◆ Records provided
- - - -

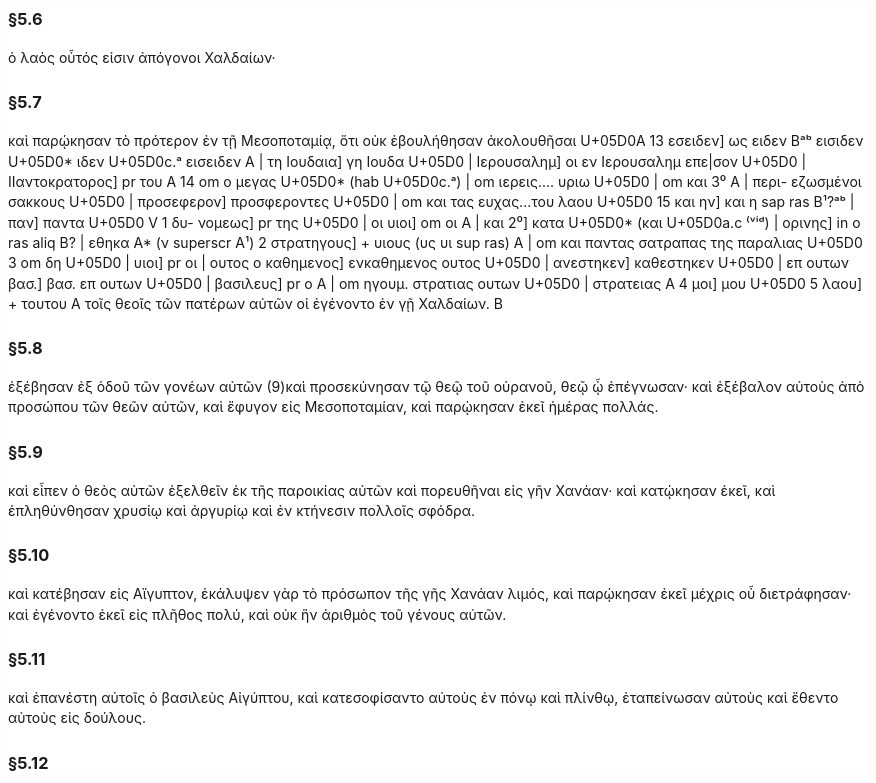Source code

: ### §5.6  

<p>ὁ λαὸς οὗτός εἰσιν ἀπόγονοι Χαλδαίων·</p>  

### §5.7  

<p>καὶ παρῴκησαν
τὸ πρότερον ἐν τῇ Μεσοποταμίᾳ, ὅτι οὐκ ἐβουλήθησαν ἀκολουθῆσαι
<note type="marginal">U+05D0A</note> <note type="footnote">13 εσειδεν] ως ειδεν Bᵃᵇ εισιδεν U+05D0* ιδεν U+05D0c.ᵃ εισειδεν A | τη Ιουδαια] γη
Ιουδα U+05D0 | Ιερουσαλημ] οι εν Ιερουσαλημ επε|σον U+05D0 | ΙΙαντοκρατορος] pr του A
14 om ο μεγας U+05D0* (hab U+05D0c.ᵃ) | om ιερεις.... υριω U+05D0 | om και 3⁰ A | περι-
εζωσμένοι σακκους U+05D0 | προσεφερον] προσφεροντες U+05D0 | om και τας ευχας...του
λαου U+05D0 15 και ην] και η sap ras B¹?ᵃᵇ | παν] παντα U+05D0 V 1 δυ-
νομεως] pr της U+05D0 | οι υιοι] om οι A | και 2⁰] κατα U+05D0* (και U+05D0a.c ⁽ᵛⁱᵈ) | ορινης] in
ο ras aliq B? | εθηκα A* (ν superscr A¹) 2 στρατηγους] + υιους (υς υι sup
ras) A | om και παντας σατραπας της παραλιας U+05D0 3 om δη U+05D0 | υιοι] pr
οι | ουτος ο καθημενος] ενκαθημενος ουτος U+05D0 | ανεστηκεν] καθεστηκεν U+05D0 | επ
ουτων βασ.] βασ. επ ουτων U+05D0 | βασιλευς] pr ο A | om ηγουμ. στρατιας ουτων
U+05D0 | στρατειας A 4 μοι] μου U+05D0 5 λαου] + τουτου A</note>

<pb n="789"/>
τοῖς θεοῖς τῶν πατέρων αὐτῶν οἱ ἐγένοντο ἐν γῇ Χαλδαίων. <note type="marginal">B</note></p>  

### §5.8  

<p>ἐξέβησαν ἐξ ὁδοῦ τῶν γονέων αὐτῶν (9)καὶ προσεκύνησαν
τῷ θεῷ τοῦ οὐρανοῦ, θεῷ ᾧ ἐπέγνωσαν· καὶ ἐξέβαλον αὐτοὺς
ἀπὸ προσώπου τῶν θεῶν αὐτῶν, καὶ ἔφυγον εἰς Μεσοποταμίαν,
καὶ παρῴκησαν ἐκεῖ ἡμέρας πολλάς.</p>  

### §5.9  

<p>καὶ εἶπεν ὁ
θεὸς αὐτῶν ἐξελθεῖν ἐκ τῆς παροικίας αὐτῶν καὶ πορευθῆναι
εἰς γῆν Χανάαν· καὶ κατῴκησαν ἐκεῖ, καὶ ἐπληθύνθησαν χρυσίῳ
καὶ ἀργυρίῳ καὶ ἐν κτήνεσιν πολλοῖς σφόδρα.</p>  

### §5.10  

<p>καὶ κατέβησαν
εἰς Αἴγυπτον, ἐκάλυψεν γὰρ τὸ πρόσωπον τῆς γῆς Χανάαν
λιμός, καὶ παρῴκησαν ἐκεῖ μέχρις οὗ διετράφησαν· καὶ ἐγένοντο
ἐκεῖ εἰς πλῆθος πολύ, καὶ οὐκ ἣν ἀριθμὸς τοῦ γένους αὐτῶν.</p>  

### §5.11  

<p>καὶ ἐπανέστη αὐτοῖς ὁ βασιλεὺς Αἰγύπτου, καὶ κατεσοφίσαντο
αὐτοὺς ἐν πόνῳ καὶ πλίνθῳ, ἐταπείνωσαν αὐτοὺς καὶ ἔθεντο
αὐτοὺς εἰς δούλους.</p>  

### §5.12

- - - -

Please give an exact copy of the lines above, beginning with the line containing "ουτων βασ.] βασ." and running through the line containing "τῷ θεῷ τοῦ οὐρανοῦ, θεῷ", and of no other lines.

ουτων βασ.] βασ. επ ουτων U+05D0 | βασιλευς] pr ο A | om ηγουμ. στρατιας ουτων
U+05D0 | στρατειας A 4 μοι] μου U+05D0 5 λαου] + τουτου A</note>

<pb n="789"/>
τοῖς θεοῖς τῶν πατέρων αὐτῶν οἱ ἐγένοντο ἐν γῇ Χαλδαίων. <note type="marginal">B</note></p>  

### §5.8  

<p>ἐξέβησαν ἐξ ὁδοῦ τῶν γονέων αὐτῶν (9)καὶ προσεκύνησαν
τῷ θεῷ τοῦ οὐρανοῦ, θεῷ ᾧ ἐπέγνωσαν· καὶ ἐξέβαλον αὐτοὺς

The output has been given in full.